Bae, Y.; et al. Dequalinium-based functional nanosomes show increased mitochondria targeting and anticancer effect. Eur. J. Pharm. Biopharm. 2018, 124, 104-115.

Wang, X.-X.; et. al. The use of mitochondrial targeting resveratrol liposomes modified with a dequalinium polyethylene glycol-distearoylphosphatidyl ethanolamine conjugate to induce apoptosis in resistant lung cancer cells. Biomaterials 2011, 32, 5673-5687.

Bleday R, Weiss MJ, Salem RR, Wilson RE, Chen LB, Steele G Jr. Inhibition of rat colon tumor isograft growth with dequalinium chloride. Arch Surg. 1986;121(11):1272-1275.

Bae Y, Jung MK, Lee S et al. Dequalinium-based functional nanosomes show increased mitochondria targeting and anticancer effect. Eur J Pharma Biopharm. 2018;124:104-115.
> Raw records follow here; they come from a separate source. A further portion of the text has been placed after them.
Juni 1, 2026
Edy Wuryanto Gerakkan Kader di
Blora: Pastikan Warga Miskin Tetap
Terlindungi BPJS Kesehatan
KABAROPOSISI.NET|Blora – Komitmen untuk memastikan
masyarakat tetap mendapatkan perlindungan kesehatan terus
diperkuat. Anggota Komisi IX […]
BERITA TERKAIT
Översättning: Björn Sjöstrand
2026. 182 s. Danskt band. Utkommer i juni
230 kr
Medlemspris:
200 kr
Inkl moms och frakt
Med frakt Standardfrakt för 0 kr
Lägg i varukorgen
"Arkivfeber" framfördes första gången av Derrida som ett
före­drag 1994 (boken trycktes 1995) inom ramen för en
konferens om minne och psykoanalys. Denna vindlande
Cheng AN, Lo Y-K, Lin Y-S et al. Identification of novel Cdc7 kinase inhibitors as anti-cancer agents that target the interaction with Dbf4 by the fragment complementation and drug repositioning approach. EBioMedicine. 2018;36:241-251.
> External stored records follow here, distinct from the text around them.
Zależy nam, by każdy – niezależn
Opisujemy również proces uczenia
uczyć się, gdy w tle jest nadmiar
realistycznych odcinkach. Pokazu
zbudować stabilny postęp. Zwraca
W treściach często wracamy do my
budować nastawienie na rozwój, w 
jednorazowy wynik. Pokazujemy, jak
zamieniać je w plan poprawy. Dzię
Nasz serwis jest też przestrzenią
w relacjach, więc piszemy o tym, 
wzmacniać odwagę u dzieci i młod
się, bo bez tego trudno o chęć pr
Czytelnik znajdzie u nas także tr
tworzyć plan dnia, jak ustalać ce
Author Response File: Author Response.docx

Round 2

Reviewer 3 Report

1. The authors did not fully address the comments from previous reviewers. The references to support their opinions were not to the point. For example, if the argument about whether the HEK cell line is a cancerous cell line, the supporting references should be from cell biology research (e.g. DOI: 10.1016/j.gene.2015.05.065). The reason why the reported system have different effects on three different cell lines should be included. 

2. It is critical to provide the result of the DQA only control experiment, regardless of previous reports - the comparison has to be done in parallel. 

3. Does Figure 3A indicate that mitochondria can also show up in the nucleus?